A ESTRATÉGIA E A LOGISTICA DE UM PROJETO GLORIOSO
Por:ANTONIO LUIZ RAMALHO CAMPOS em 9de junho de1999
Era um cidadão muito organizado.Aos setenta e cinco via aproximar-se o fim embora não houvessem razões concretas para isso.Apesar da falta de sinais e os freqüentes check ups normais,cada vez mais planejava os últimos dias e principalmente os imediatos após seu desaparecimento,pois era assim que se referia à morte.
Testamentos ,seguros,contas bancárias,impostos,cartas e recomendações, tudo já havia sido providenciado,quando sentiu-se preparado para o principal,os planos do funeral como pomposamente se referia a seu enterro.
Antes de qualquer coisa, era fundamental o reconhecimento preciso do trajeto,os pontos de saída e chegada,as paradas para as homenagens,o horário, os congestionamentos do trânsito,a entrada e saída do caixão,digo esquife,enfim a estratégia do magistral ato e não sua logística,esta seria definida depois; de acordo com as demandas impostas como gostava de dizer.
Claro que não seria um funeral qualquer,sobretudo para ele ,um eterno fiel servidor e defensor da pátria com tantas glorias ,nem sempre reconhecidas pelos amigos e parentes,algumas delas plenamente registradas em seu curriculo,lógico sem a verve ,a importância e a dramaticidade de suas versões ,como sempre as relatava nas rodas de conversa.
Convencional e metódico,iniciou por importar sem que ninguém soubesse ,um caixão de mogno fabricado nos Estados Unidos,sob encomenda, com suas medidas,no estilo do usado por Don Corleone em seu enterro ,no inesquecível O Chefão.Um caixão à sua altura e de sua altura.A encomenda,que custou uma pequena fortuna,chegou seis meses depois e ficou depositada na melhor funerária da cidade em exposição,sob total sigilo quanto a seu destino é claro,despertando enorme inveja a todos que freqüentavam o local,sempre à cata das ultimas novidades do setor. Como veio a descobrir,não era o único que acalentava tanto e tão bem seu último dia entre nós.Realmente o esquife era uma obra de arte,madeira maciça,robusto,feito para durar uma eternidade,muito confortável, revestido de cetim e couro,tinha até cintos de segurança para transporte sem percalços para o decujos e era permanentemente odorado por saches de sândalo indiano.
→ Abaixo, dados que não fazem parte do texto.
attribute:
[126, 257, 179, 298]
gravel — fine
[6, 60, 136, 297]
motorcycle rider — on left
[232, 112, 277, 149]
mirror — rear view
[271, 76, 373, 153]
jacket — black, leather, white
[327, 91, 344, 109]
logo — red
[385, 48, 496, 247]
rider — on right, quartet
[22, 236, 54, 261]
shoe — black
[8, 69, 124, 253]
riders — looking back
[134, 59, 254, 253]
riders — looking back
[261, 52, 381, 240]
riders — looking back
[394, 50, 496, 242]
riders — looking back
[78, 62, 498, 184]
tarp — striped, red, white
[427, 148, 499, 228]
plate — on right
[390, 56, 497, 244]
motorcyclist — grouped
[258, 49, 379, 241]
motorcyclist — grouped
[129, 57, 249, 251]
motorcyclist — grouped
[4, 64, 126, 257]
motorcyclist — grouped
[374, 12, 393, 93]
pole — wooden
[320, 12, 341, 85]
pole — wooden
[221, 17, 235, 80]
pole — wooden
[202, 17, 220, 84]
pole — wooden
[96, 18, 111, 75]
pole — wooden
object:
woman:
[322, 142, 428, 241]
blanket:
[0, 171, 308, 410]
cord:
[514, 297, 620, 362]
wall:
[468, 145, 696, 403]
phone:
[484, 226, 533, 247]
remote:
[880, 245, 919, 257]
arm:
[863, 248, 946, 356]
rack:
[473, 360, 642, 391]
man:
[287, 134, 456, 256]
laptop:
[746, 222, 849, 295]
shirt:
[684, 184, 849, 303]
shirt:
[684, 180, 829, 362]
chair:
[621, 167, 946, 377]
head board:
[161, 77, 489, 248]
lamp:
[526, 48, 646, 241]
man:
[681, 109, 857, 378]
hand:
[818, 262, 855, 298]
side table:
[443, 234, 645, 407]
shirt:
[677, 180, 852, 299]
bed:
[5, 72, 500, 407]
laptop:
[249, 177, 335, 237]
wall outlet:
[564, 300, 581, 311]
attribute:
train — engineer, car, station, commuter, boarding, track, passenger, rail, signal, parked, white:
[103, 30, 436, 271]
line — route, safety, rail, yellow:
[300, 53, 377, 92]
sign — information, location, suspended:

O funeral deveria ser glorioso,como o de um guerreiro romano,se não com o rufar de tambores e ao som de trombetas ,ao menos com a pompa devida aos grandes comandantes.Para isso era imperioso garantir a presença não só dos amigos mas principalmente de autoridades de todos os poderes e todos os calibres.Na sua lista de convidados já constavam mais de 500 pessoas.A participação nos principais jornais seria em meia página com um tratamento visual muito especial que estava providenciando graças a um novo programa que havia adquirido para seu computador.Nada poderia ser esquecido.No seu check list constavam das flores ao sermão a ser lido pelo arcebispo,passando pelo trajeto do funeral, com os nomes e lombadas de cada rua.
Na época por ele prevista,aconteceu!O infarto pegou-o dormindo,práticamente acordou morto.O desfecho era por ele esperado e absolutamente tudo estava detalhado,arquivado na memória do micro e numa alentada carta final à viuva,explicitando inclusive os custos, com o devido cheque para as despesas, que eram inúmeras.
Quase tudo saiu conforme seu desejo,a não ser que choveu torrencialmente naquele dia,nenhuma autoridade compareceu,o arcebispo foi substituído por um padre comum,vários dos amigos não foram porque o achavam um chato e até os tiros de festim falharam,a pólvora molhou.